En nu ik toch Rusland noem, de forse bezuinigingen op defensie in vrijwel alle lidstaten wordt nu door menigeen gehekeld. Barack Obama voorop. Maar het is een illusie te denken dat in deze tijd Europese landen miljarden extra aan defensie gaan uitgeven. Wat wel kan is dat we Europees veel meer samen gaan werken. De vergelijking wordt vaker gemaakt, maar is daardoor niet minder raak.

Alle Europese lidstaten geven gezamenlijk 42 procent van de Amerikaanse defensie-uitgaven uit. Maar de operationaliteit is slechts 10 procent van die van de Verenigde Staten. Door samen te werken kunnen we dus én besparen op defensie én onze defensiekracht versterken. Wie wil dat nou niet?

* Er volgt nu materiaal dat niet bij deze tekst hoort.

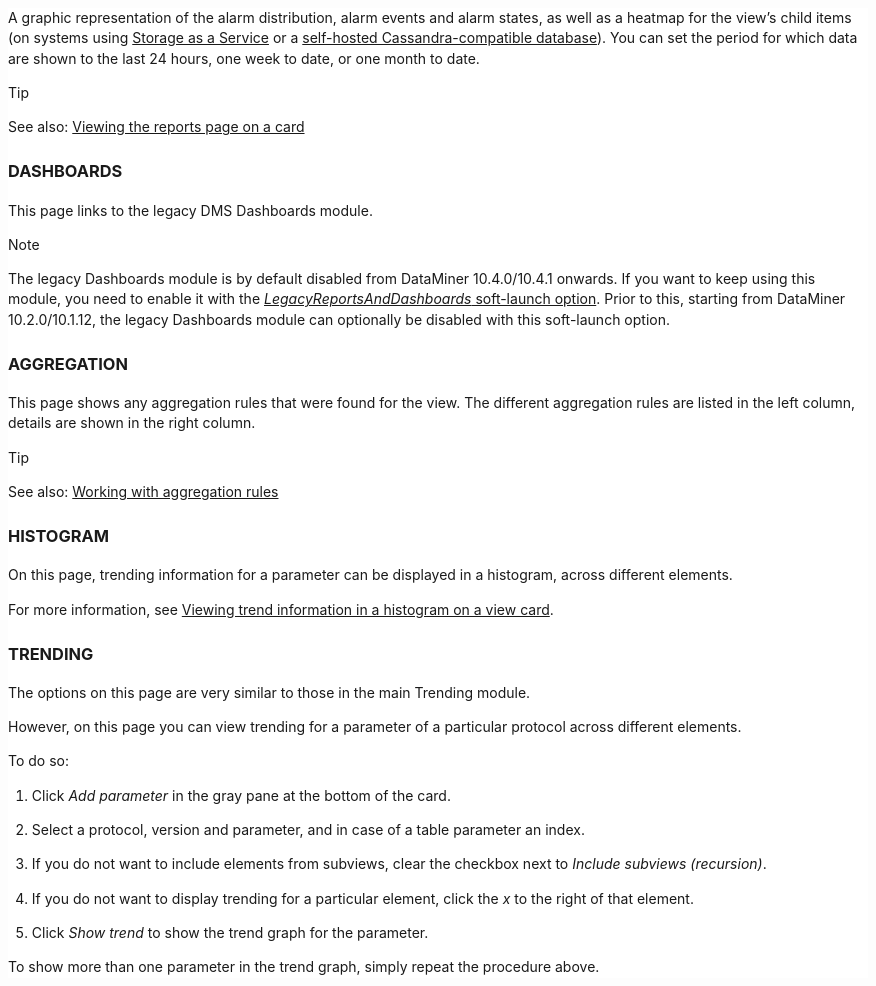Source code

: A graphic representation of the alarm distribution, alarm events and alarm states, as well as a heatmap for the view’s child items (on systems using [Storage as a Service](xref:STaaS) or a [self-hosted Cassandra-compatible database](xref:Supported_system_data_storage_architectures)). You can set the period for which data are shown to the last 24 hours, one week to date, or one month to date.

> [!TIP]
> See also: [Viewing the reports page on a card](xref:Viewing_the_reports_page_on_a_card)

### DASHBOARDS

This page links to the legacy DMS Dashboards module.

> [!NOTE]
> The legacy Dashboards module is by default disabled from DataMiner 10.4.0/10.4.1 onwards. If you want to keep using this module, you need to enable it with the [*LegacyReportsAndDashboards* soft-launch option](xref:Overview_of_Soft_Launch_Options#legacyreportsanddashboards). Prior to this, starting from DataMiner 10.2.0/10.1.12, the legacy Dashboards module can optionally be disabled with this soft-launch option.

### AGGREGATION

This page shows any aggregation rules that were found for the view. The different aggregation rules are listed in the left column, details are shown in the right column.

> [!TIP]
> See also: [Working with aggregation rules](xref:Working_with_aggregation_rules)

### HISTOGRAM

On this page, trending information for a parameter can be displayed in a histogram, across different elements.

For more information, see [Viewing trend information in a histogram on a view card](xref:Viewing_trend_information_in_a_histogram_on_a_view_card).

### TRENDING

The options on this page are very similar to those in the main Trending module.

However, on this page you can view trending for a parameter of a particular protocol across different elements.

To do so:

1. Click *Add parameter* in the gray pane at the bottom of the card.

1. Select a protocol, version and parameter, and in case of a table parameter an index.

1. If you do not want to include elements from subviews, clear the checkbox next to *Include subviews (recursion)*.

1. If you do not want to display trending for a particular element, click the *x* to the right of that element.

1. Click *Show trend* to show the trend graph for the parameter.

To show more than one parameter in the trend graph, simply repeat the procedure above.
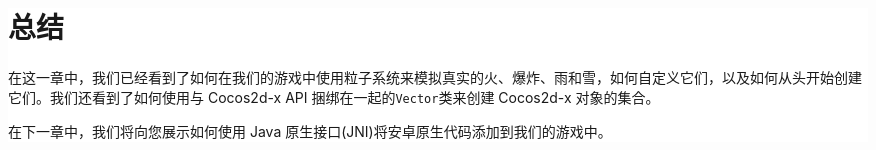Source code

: # 总结

在这一章中，我们已经看到了如何在我们的游戏中使用粒子系统来模拟真实的火、爆炸、雨和雪，如何自定义它们，以及如何从头开始创建它们。我们还看到了如何使用与 Cocos2d-x API 捆绑在一起的`Vector`类来创建 Cocos2d-x 对象的集合。

在下一章中，我们将向您展示如何使用 Java 原生接口(JNI)将安卓原生代码添加到我们的游戏中。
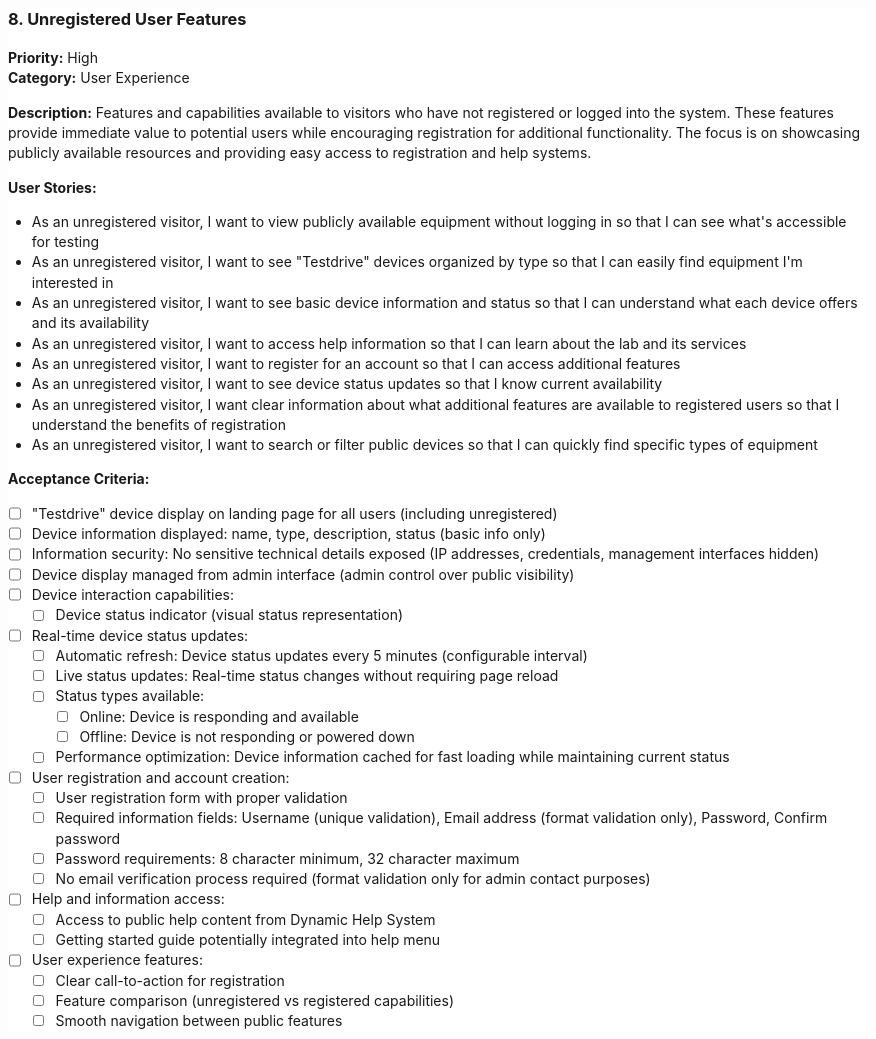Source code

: 
### 8. Unregistered User Features
**Priority:** High  
**Category:** User Experience

**Description:**
Features and capabilities available to visitors who have not registered or logged into the system. These features provide immediate value to potential users while encouraging registration for additional functionality. The focus is on showcasing publicly available resources and providing easy access to registration and help systems.

**User Stories:**
- As an unregistered visitor, I want to view publicly available equipment without logging in so that I can see what's accessible for testing
- As an unregistered visitor, I want to see "Testdrive" devices organized by type so that I can easily find equipment I'm interested in
- As an unregistered visitor, I want to see basic device information and status so that I can understand what each device offers and its availability
- As an unregistered visitor, I want to access help information so that I can learn about the lab and its services
- As an unregistered visitor, I want to register for an account so that I can access additional features
- As an unregistered visitor, I want to see device status updates so that I know current availability
- As an unregistered visitor, I want clear information about what additional features are available to registered users so that I understand the benefits of registration
- As an unregistered visitor, I want to search or filter public devices so that I can quickly find specific types of equipment

**Acceptance Criteria:**
- [ ] "Testdrive" device display on landing page for all users (including unregistered)
- [ ] Device information displayed: name, type, description, status (basic info only)
- [ ] Information security: No sensitive technical details exposed (IP addresses, credentials, management interfaces hidden)
- [ ] Device display managed from admin interface (admin control over public visibility)
- [ ] Device interaction capabilities:
  - [ ] Device status indicator (visual status representation)
- [ ] Real-time device status updates:
  - [ ] Automatic refresh: Device status updates every 5 minutes (configurable interval)
  - [ ] Live status updates: Real-time status changes without requiring page reload
  - [ ] Status types available:
    - [ ] Online: Device is responding and available
    - [ ] Offline: Device is not responding or powered down
  - [ ] Performance optimization: Device information cached for fast loading while maintaining current status
- [ ] User registration and account creation:
  - [ ] User registration form with proper validation
  - [ ] Required information fields: Username (unique validation), Email address (format validation only), Password, Confirm password
  - [ ] Password requirements: 8 character minimum, 32 character maximum
  - [ ] No email verification process required (format validation only for admin contact purposes)
- [ ] Help and information access:
  - [ ] Access to public help content from Dynamic Help System
  - [ ] Getting started guide potentially integrated into help menu
- [ ] User experience features:
  - [ ] Clear call-to-action for registration
  - [ ] Feature comparison (unregistered vs registered capabilities)
  - [ ] Smooth navigation between public features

Uit de gesprekken die Alexander Pechtold met PVV-stemmers voerde en die hij publiceerde, bleek ook dat een Europees leger voor enkelen een prima optie zou zijn. Veel effectiever.

Maar de soevereiniteit dan, hoor ik een enkeling al roepen? Welke soevereiniteit? Als de buitenwereld razendsnel verandert en daarmee onze eigen bewegingsvrijheid beperkt, wordt direct ook onze soevereiniteit aangetast. Europese integratie is dus juist een methode om die verloren soevereiniteit weer terug te pakken. Ja, wel gezamenlijk, maar daarmee worden onze belangen beter behartigd dan door krampachtig vast te houden aan die schijnsoevereiniteit.

Denk aan voormalig bankdirecteur Wim Duisenberg. Nederland was soeverein op monetair gebied en stelde zelf de rentevoet vast. Maar toch was zijn bijnaam in Frankrijk Monsieur cinq minutes. Hij had altijd maar vijf minuten nodig om het Duitse rentebesluit te volgen. Schijnsoevereiniteit dus.

Globalisering vraagt dus om bundeling van krachten. Op alle terreinen? Nee, natuurlijk niet. Onderwijs, zorg pensioenen, volkshuisvesting. Te veel om op te noemen moet vooral nationaal, of zelfs lokaal geregeld worden. En inderdaad soms ook terreinen waar Europa zich nu al voorzichtig mee bemoeit, zoals ouderschapsverlof.

Maar veel kan het beste gezamenlijk gedaan worden. Defensie, handel, buitenlands beleid, milieu, energie et cetera.

Zijn daarvoor uitputtende, afgebakende lijsten te maken. Nee, natuurlijk niet. We hebben immers te maken met een constant veranderende buitenwereld. Hoe moeten we daar dan mee omgaan? Nou, heel simpel: pragmatisch en flexibel. Geen dictaten vooraf. Dus ook niet ten aanzien van nationale koppen, gold plating. Er kunnen namelijk hele goede redenen zijn om soms iets wel strikter te willen dan Europees afgesproken. Dan ga je je toch niet van te voren die vrijheid ontnemen?

Daar gaat eigenlijk mijn centrale pleidooi om: flexibiliteit. In een steeds sneller veranderende wereld is flexibiliteit misschien wel de belangrijkste eigenschap om te overleven. Darwin had het kunnen verzinnen. Dus geen ideologieën over Europa. Noch voor noch tegen. Maar pragmatisch bekijken hoe Nederlandse belangen het beste behartigd kunnen worden. En dat is soms alleen, soms Europees.

En ja, zo’n houding leidt op dit moment tot een sterker Europa. Maar, daarmee ook tot een sterker Nederland.